在单位圆的圆周上均匀随机选取两个点。求连接两点的弦长的期望。

答案形如 $\frac{x}{\pi}$ ，其中 $x$ 为有理数。求 $x$ 。

You uniformly select two random points from the circumference of the unit circle. Find the expected length of the chord (line segment) between the two points, with the answer in the form $\frac{x}{\pi}$ for some rational number $x$ . Find $x$ .

解析

设两点对应的圆心夹角（取较小的那个）为 $\Theta\in[0,\pi]$ ，则可证明 $\Theta$ 在 $[0,\pi]$ 上均匀分布。

弦长为

L=2\sin\frac{\Theta}{2}.

因此

\mathbb{E}[L]=\frac{1}{\pi}\int_0^{\pi}2\sin\frac{\theta}{2}\,d\theta =\frac{4}{\pi}.

所以 $x=4$ 。

Original Explanation

Let $\theta$ and $\phi$ be IID $\text{Unif}(0, 2\pi)$ . Picking the two points uniform on the circumference is equivalent to picking these two angles.

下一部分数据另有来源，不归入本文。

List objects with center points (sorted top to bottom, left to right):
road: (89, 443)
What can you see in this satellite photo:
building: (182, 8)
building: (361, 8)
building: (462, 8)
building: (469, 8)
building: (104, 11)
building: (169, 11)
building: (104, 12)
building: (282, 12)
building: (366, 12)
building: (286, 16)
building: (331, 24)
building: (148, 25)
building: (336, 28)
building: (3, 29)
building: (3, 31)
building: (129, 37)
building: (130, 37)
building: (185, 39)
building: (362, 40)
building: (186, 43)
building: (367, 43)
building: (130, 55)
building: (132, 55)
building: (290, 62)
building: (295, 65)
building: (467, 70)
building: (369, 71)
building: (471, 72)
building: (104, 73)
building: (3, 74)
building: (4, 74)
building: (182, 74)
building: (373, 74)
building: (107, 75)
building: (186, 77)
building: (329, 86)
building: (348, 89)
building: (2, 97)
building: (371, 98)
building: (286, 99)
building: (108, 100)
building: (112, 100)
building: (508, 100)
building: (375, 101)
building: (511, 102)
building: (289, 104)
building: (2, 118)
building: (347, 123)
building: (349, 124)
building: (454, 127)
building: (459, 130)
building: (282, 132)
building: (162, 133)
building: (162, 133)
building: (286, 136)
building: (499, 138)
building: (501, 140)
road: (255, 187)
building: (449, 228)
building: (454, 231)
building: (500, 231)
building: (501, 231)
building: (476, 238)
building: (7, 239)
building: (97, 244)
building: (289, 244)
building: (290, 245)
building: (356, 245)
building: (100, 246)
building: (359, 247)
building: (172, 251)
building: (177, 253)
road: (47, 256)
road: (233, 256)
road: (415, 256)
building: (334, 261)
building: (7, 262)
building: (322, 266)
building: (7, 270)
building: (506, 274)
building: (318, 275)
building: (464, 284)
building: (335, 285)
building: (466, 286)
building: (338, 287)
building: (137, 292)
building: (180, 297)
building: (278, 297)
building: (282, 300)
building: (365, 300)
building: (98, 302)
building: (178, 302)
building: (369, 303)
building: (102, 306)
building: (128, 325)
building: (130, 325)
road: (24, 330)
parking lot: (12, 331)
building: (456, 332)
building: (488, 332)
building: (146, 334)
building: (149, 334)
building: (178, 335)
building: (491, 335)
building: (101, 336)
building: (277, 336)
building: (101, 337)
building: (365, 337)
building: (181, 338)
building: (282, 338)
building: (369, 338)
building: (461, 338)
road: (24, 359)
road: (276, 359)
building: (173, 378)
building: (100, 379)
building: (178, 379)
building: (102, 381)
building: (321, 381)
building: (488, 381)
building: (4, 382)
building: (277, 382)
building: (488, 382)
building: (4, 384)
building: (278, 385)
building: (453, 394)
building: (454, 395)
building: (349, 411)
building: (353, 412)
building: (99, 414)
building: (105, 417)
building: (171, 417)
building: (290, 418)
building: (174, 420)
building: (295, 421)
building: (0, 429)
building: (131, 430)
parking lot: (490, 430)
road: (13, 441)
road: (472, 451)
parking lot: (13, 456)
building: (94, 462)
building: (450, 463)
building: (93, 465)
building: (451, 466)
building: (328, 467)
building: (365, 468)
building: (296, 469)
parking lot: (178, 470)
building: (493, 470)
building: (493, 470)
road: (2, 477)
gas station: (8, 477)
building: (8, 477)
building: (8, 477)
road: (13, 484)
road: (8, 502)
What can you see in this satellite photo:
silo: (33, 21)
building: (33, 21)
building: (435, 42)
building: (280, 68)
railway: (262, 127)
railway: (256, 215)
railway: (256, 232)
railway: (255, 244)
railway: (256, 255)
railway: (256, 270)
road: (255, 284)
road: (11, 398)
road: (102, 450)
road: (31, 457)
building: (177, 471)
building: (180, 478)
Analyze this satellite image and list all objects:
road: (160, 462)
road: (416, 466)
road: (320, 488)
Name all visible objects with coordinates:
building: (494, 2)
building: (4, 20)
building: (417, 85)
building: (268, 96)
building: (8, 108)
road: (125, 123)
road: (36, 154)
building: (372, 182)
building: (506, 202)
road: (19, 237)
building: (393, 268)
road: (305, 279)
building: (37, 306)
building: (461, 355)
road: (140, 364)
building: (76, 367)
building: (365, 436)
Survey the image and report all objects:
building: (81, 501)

The measure of the angle between $\theta$ and $\phi$ is $(\theta - \phi)$ . To get the length of the line segment connecting the two points, we can take a shortcut: the length here only depends on the distance between our points we select in terms of the angle.

Regardless of where we end up having our points located, we can just rotate the circle so that one of the two points is located at $(1, 0)$ . We can fix $\theta_1 = 0$ . Thus, the length between $\theta_1 = 0$ and the point at $\theta_2 = \theta$ is $\sqrt{(1 - \cos(\theta))^2 + \sin^2(\theta)} = \sqrt{2} \sqrt{1 - \cos(\theta)}$ . This means that finding the expected length of the chord is equivalent to finding $\sqrt{2}\mathbb{E}[\sqrt{1 - \cos(\theta)}]$ , where $\theta \sim \text{Unif}(0,2\pi)$ .

Now, $\sqrt{2}\mathbb{E}[\sqrt{1 - \cos\theta}] = \frac{\sqrt{2}}{2\pi}\int_0^{2\pi}\sqrt{1-\cos\theta}\,d\theta$ .

A simple approach is to conjugate the interior by multiplying and dividing by $\sqrt{1+\cos\theta}$ so that we get $\sqrt{1-\cos^2\theta} = |\sin\theta|$ . Doing this, we get $\frac{\sqrt{2}}{2\pi}\displaystyle \int_0^{2\pi} \frac{|\sin\theta|}{\sqrt{1+\cos\theta}}\,d\theta$ .

Note that the region on $(0, \pi)$ and $(\pi, 2\pi)$ , our integrand is symmetric, so we can just evaluate over one interval and double it. This means our new integral is $\frac{\sqrt{2}}{\pi} \int_0^{\pi} \frac{\sin\theta}{\sqrt{1+\cos\theta}}\,d\theta$ . Let $u = 1 + \cos\theta$ . Then $du = -\sin\theta\,d\theta$ . Our bounds would respectively become $2$ and $0$ , but the negative from the $du$ flips them back. Therefore, our new integral is $\frac{\sqrt{2}}{\pi} \int_0^2 u^{-\frac{1}{2}}\,du$ .

Evaluating this, we get $\frac{2\sqrt{2}}{\pi} \cdot \sqrt{u} \Big|_0^2 = \frac{4}{\pi}$ .

x = 4